Parking at Hotel Monaco is a valet affair, but reasonably priced for the city. If you drive a hybrid car, expect to pay half rate! We recommend leaving your car with the valet and taking MAX or walking through downtown Portland…no need to hassle with it again.
Where to eat:
We’ve rounded up a number of fun happy hour spots in the city. You can’t go wrong with any of the above, but should you not want to leave your hotel, the Red Star Tavern is attached to Hotel Monaco. They have a good happy hour menu of small plates, and inventive cocktails.

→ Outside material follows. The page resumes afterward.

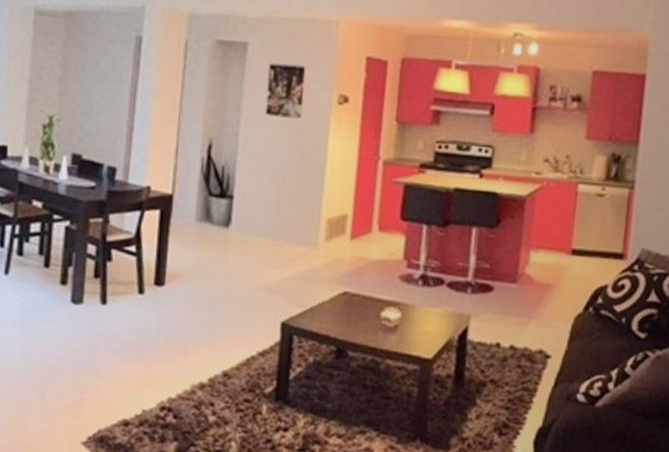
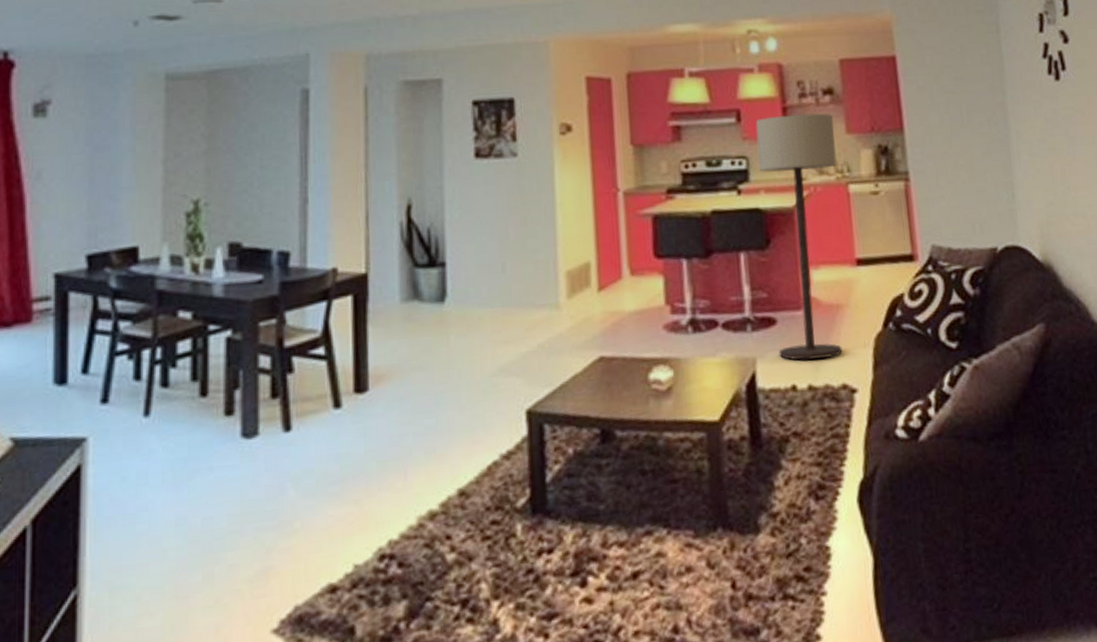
floor lamp: none [490,114,577,327] -> present [755,113,843,360]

Their bar is lively but chill, and couples can as easily cozy up in a booth instead up belly up to the bar.
Interested in comfort food? Check out Mother’s Bistro, located at . Mother’s is our go-to pick for soups, mac and cheese, and other wintery weather fare when Portland is experiencing its signature drizzle, and has a killer brunch on Sunday mornings (it will be crowded!).
Prefer to eat on the go? We love Portland food trucks! Located in designated pods around the downtown sector of the city, food truck fare ranges from gourmet pasta dishes to inventive burgers to ramen noodles. Grab something and eat it along the Willamette, on a bench overlooking the water.
What to do:
We love walking or hiking through Portland parks or enjoying a leisurely browse through Powell’s. This cavernous bookstore takes up an entire city block, and includes a coffee shop. You’ll need a map to navigate it all (available at the entrances) and without the kids in tow, you can expect to be there a while.
If you hit Portland during a weekend from spring through fall, the Portland Saturday Market is a must. Located under the Burnside Bridge, this outdoor market and street faire will keep you busy all day. Stroll through the stalls, people-watch, and sample local produce and artisan foods. Tip: start here, then spend your late afternoon at Powell’s.
On sunny days, a walk through Portland’s Pearl District or a drive out of the city through the Columbia Gorge can be a great day trip. Head out I-84 and stop at Multnomah Falls, then detour onto the historic river highway. After all, you’re in no rush!